Because I don’t think Blogger lets you protect individual posts, I have set up another version of Stella here on Blogger - and set it to be only password accessible. And for the last few months have been pondering what to do. Haven't used it yet, but I may, as I head even more in the direction I want to go. I even set up a whole additional, generic Blogger ID to use as a single ID/password for all the readers to use (separate from any of my own blog IDs). That way, rather than each reader using their own Blogger IDs (if they had them), they would use this one, and I could control the access, changing the ID/password if I needed to and letting only those I was truly comfortable with know. (If you’d like or needed any help with something like that, I’d be happy to do what I could.)

Personally, selfishly, I'd just love a small group who really shared more deeply. It is always what I am hunting for – that self-revelation as you say. Like you, it is always what I value. The "real", no matter its mood or darkness or lightness, or whether there is sadness or joy or anger or defeat or accomplishment.

Another technical point - I currently have my blog set to not allow searches, as well as to not be included in Blogger's listings. That helps a little. At least I don't get bizarre readers from nowhere. Of course, once you're on others' blogrolls, then people can find you, but that's a slightly "safer" thing. Or at least, something I’m comfortable with. But it’s nice to know I’ve this other Stella place, just waiting if I need or want it.

I've rambled far too long just to say that I respect your reticence, yet would so very much love for you to share those more personal words. If encouragement will not seem like undue or unwanted pressure, then please consider yourself greatly encouraged.

mm said...

If encouragement will not seem like undue or unwanted pressure, then please consider yourself greatly encouraged.

Stella, such a generous comment. Thank you. To some extent I am happy enough with AS as it stands. and I enjoy posting the less revealing stuff, such as the latest post.
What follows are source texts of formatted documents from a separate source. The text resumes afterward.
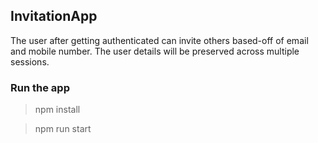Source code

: ## InvitationApp

The user after getting authenticated can invite others based-off of email and mobile number. The user details will be preserved across multiple sessions.

### Run the app

> npm install

> npm run start
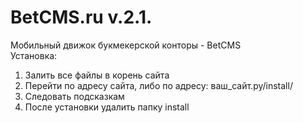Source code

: # BetCMS.ru v.2.1.
Мобильный движок букмекерской конторы - BetCMS<br>
Установка:<br>
1. Залить все файлы в корень сайта<br>
2. Перейти по адресу сайта, либо по адресу: ваш_сайт.ру/install/<br>
3. Следовать подсказкам<br>
4. После установки удалить папку install
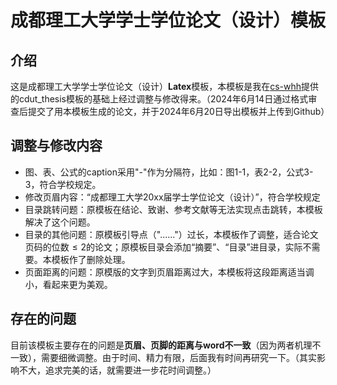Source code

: # 成都理工大学学士学位论文（设计）模板
## 介绍
这是成都理工大学学士学位论文（设计）**Latex**模板，本模板是我在[cs-whh](https://github.com/cs-whh/CDUT_thesis)提供的cdut_thesis模板的基础上经过调整与修改得来。（2024年6月14日通过格式审查后提交了用本模板生成的论文，并于2024年6月20日导出模板并上传到Github）


## 调整与修改内容
- 图、表、公式的caption采用"-"作为分隔符，比如：图1-1，表2-2，公式3-3，符合学校规定。
- 修改页眉内容：“成都理工大学20xx届学士学位论文（设计）”，符合学校规定
- 目录跳转问题：原模板在结论、致谢、参考文献等无法实现点击跳转，本模板解决了这个问题。
- 目录的其他问题：原模板引导点（"......"）过长，本模板作了调整，适合论文页码的位数$\le2$的论文；原模板目录会添加“摘要”、“目录”进目录，实际不需要。本模板作了删除处理。
- 页面距离的问题：原模版的文字到页眉距离过大，本模板将这段距离适当调小，看起来更为美观。

## 存在的问题
目前该模板主要存在的问题是**页眉、页脚的距离与word不一致**（因为两者机理不一致），需要细微调整。由于时间、精力有限，后面我有时间再研究一下。（其实影响不大，追求完美的话，就需要进一步花时间调整。）

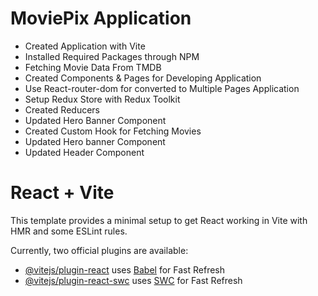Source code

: # MoviePix Application

- Created Application with Vite
- Installed Required Packages through NPM
- Fetching Movie Data From TMDB
- Created Components & Pages for Developing Application
- Use React-router-dom for converted to Multiple Pages Application
- Setup Redux Store with Redux Toolkit
- Created Reducers
- Updated Hero Banner Component
- Created Custom Hook for Fetching Movies
- Updated Hero banner Component
- Updated Header Component

# React + Vite

This template provides a minimal setup to get React working in Vite with HMR and some ESLint rules.

Currently, two official plugins are available:

- [@vitejs/plugin-react](https://github.com/vitejs/vite-plugin-react/blob/main/packages/plugin-react/README.md) uses [Babel](https://babeljs.io/) for Fast Refresh
- [@vitejs/plugin-react-swc](https://github.com/vitejs/vite-plugin-react-swc) uses [SWC](https://swc.rs/) for Fast Refresh
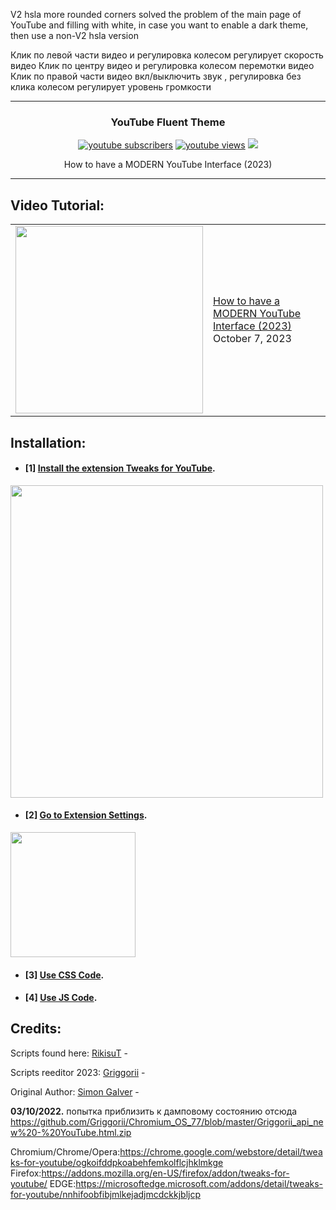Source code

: V2 hsla more rounded corners solved the problem of the main page of YouTube and filling with white, in case you want to enable a dark theme, then use a non-V2 hsla version

Клик по левой части видео и регулировка колесом регулирует скорость видео
Клик по центру видео и регулировка колесом перемотки видео
Клик по правой части видео вкл/выключить звук , регулировка без клика колесом регулирует уровень громкости

---

<h3 align="center">YouTube Fluent Theme</h3>

<p align="center">
    <a href="https://www.youtube.com/channel/UC6WtVfU5gi2CQ4ionzbz1CQ?sub_confirmation=1">
      <img alt="youtube subscribers" title="Subscribe to griggorii editor YouTube channel" src="https://github-readme-youtube-stats.herokuapp.com/subscribers/index.php?id=UCbfGHhyeHpKXF5rl1cRfvbg&key=AIzaSyDvBOxP4M5Ygutbku6_3whU2YR6xV9KKV8&style=for-the-badge&color=red&labelColor=ce4630&label=Subscribers"/></a>
    <a href="https://www.youtube.com/watch?v=wccwRTUtO_w">
      <img alt="youtube views" title="YouTube views" src="https://github-readme-youtube-stats.herokuapp.com/views/index.php?id=UCbfGHhyeHpKXF5rl1cRfvbg&key=AIzaSyDvBOxP4M5Ygutbku6_3whU2YR6xV9KKV8&label=View+Count&style=for-the-badge&color=blue&labelColor=0b689d"/></a>
  <a href="https://boosty.to/unix" alt="Dev Pro Tips Discussion & Support Server">
    <img src="https://img.shields.io/discord/836621542917275668?color=7289DA&labelColor=4a64bd&logo=discord&logoColor=white&style=for-the-badge"/></a>
  </p>
</p>
<p align="center"> How to have a MODERN YouTube Interface (2023)</p>

---

## Video Tutorial:
<table><tr><td><a href="https://youtu.be/zqmntu3Scl4"><img width="300px" src="https://i.imgur.com/1f5P5de.jpeg"></a></td>
<td><a href="https://youtu.be/zqmntu3Scl4">How to have a MODERN YouTube Interface (2023) </a><br/>October 7, 2023</td></tr></table>

## Installation:
 
- #### [1] **[Install the extension Tweaks for YouTube](https://chrome.google.com/webstore/detail/tweaks-for-youtube/ogkoifddpkoabehfemkolflcjhklmkge "Install the extension Tweaks for YouTube").**
<img width="500px" src="https://i.imgur.com/kYF2ESb.png"></a>


- #### [2] **[Go to Extension Settings](chrome-extension://ogkoifddpkoabehfemkolflcjhklmkge/options.html "Go to Extension Settings").**

<img width="200px" src="https://i.imgur.com/YdZm30f.png"></a>

- #### [3] **[Use CSS Code](https://github.com/LawOff/YouTubeFluent/blob/main/theme/style.css "Use CSS Code").**

- #### [4] **[Use JS Code](https://github.com/LawOff/YouTubeFluent/blob/main/theme/script.js "Use JS Code").**


## Credits:

Scripts found here:
[RikisuT](https://github.com/RikisuT/Youtube-Fluent-Theme "RikisuT") -

Scripts reeditor 2023:
[Griggorii]([https://github.com/Griggorii/YouTubeFluent "Griggorii") -

Original Author:
[Simon Galver](https://userstyles.org/users/854680 "Simon Galver") - 


**03/10/2022.** попытка приблизить к дамповому состоянию отсюда https://github.com/Griggorii/Chromium_OS_77/blob/master/Griggorii_api_new%20-%20YouTube.html.zip

Chromium/Chrome/Opera:https://chrome.google.com/webstore/detail/tweaks-for-youtube/ogkoifddpkoabehfemkolflcjhklmkge
Firefox:https://addons.mozilla.org/en-US/firefox/addon/tweaks-for-youtube/
EDGE:https://microsoftedge.microsoft.com/addons/detail/tweaks-for-youtube/nnhifoobfibjmlkejadjmcdckkjbljcp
But, yes. At times I do feel held back by the fear of loss of anonymity so the option of a password-only version of AS is an intriguing one. I hadn't thought of it. Thank you too for pointing out the technical side of anonymity
protection on Blogger. I will investigate.

I'm sure the right answer will reveal itself in due course .... I'm really grateful for such thoughtful and caring input.

Sky said...

oh, i so understand your hesitancy. i believe it is wise to protect our vulnerable selves and our identities in some ways, but not as much from those we know who live among us as from those we do not know who could be dangerous.

there is some understanding about who you are that seems to permeate the words you write or seems to float in filmy clouds above the breaks you take from blogging. something which alludes to vulnerability and complexity and emotion deeply felt. there is something which makes me feel as though i do know you in a fundamental way (or is this the common fantasy of cyberspace and blogging?), something which makes me sure you are someone i hope to meet one day.

i love this post and how you plucked pieces and feelings from the life around you to offer us another glimpse of yourself. beautiful, indeed, and exactly why i love to come here and visit.

mm said...

Sky. Thank you. I don't think it is fantasy. I think we bloggers and commentators do get to know each other. Maybe not in the same way as happens in 3D but sharing and trust and humour and warmth grow when we open bits of our lives to the world. I've labelled my (belated) blogroll "Friends".

As usual, a perceptive and generous comment. I am grateful. And if you both ever come across the pond (or vice versa) then, yes, we will meet. No question about it.

On another note, I hope you're feeling better and mending well?

Patry Francis said...

As an increasing number of friends and acquaintances have discovered my blog, I've also been more self-conscious about what I write. The illusion that I' m writing to a small group of like-minded friends has been shattered. Still, you say a lot here; and whether beautiful writing matters to you or not, it is here.

mm said...

Patry. Thank you. A delight to see you here.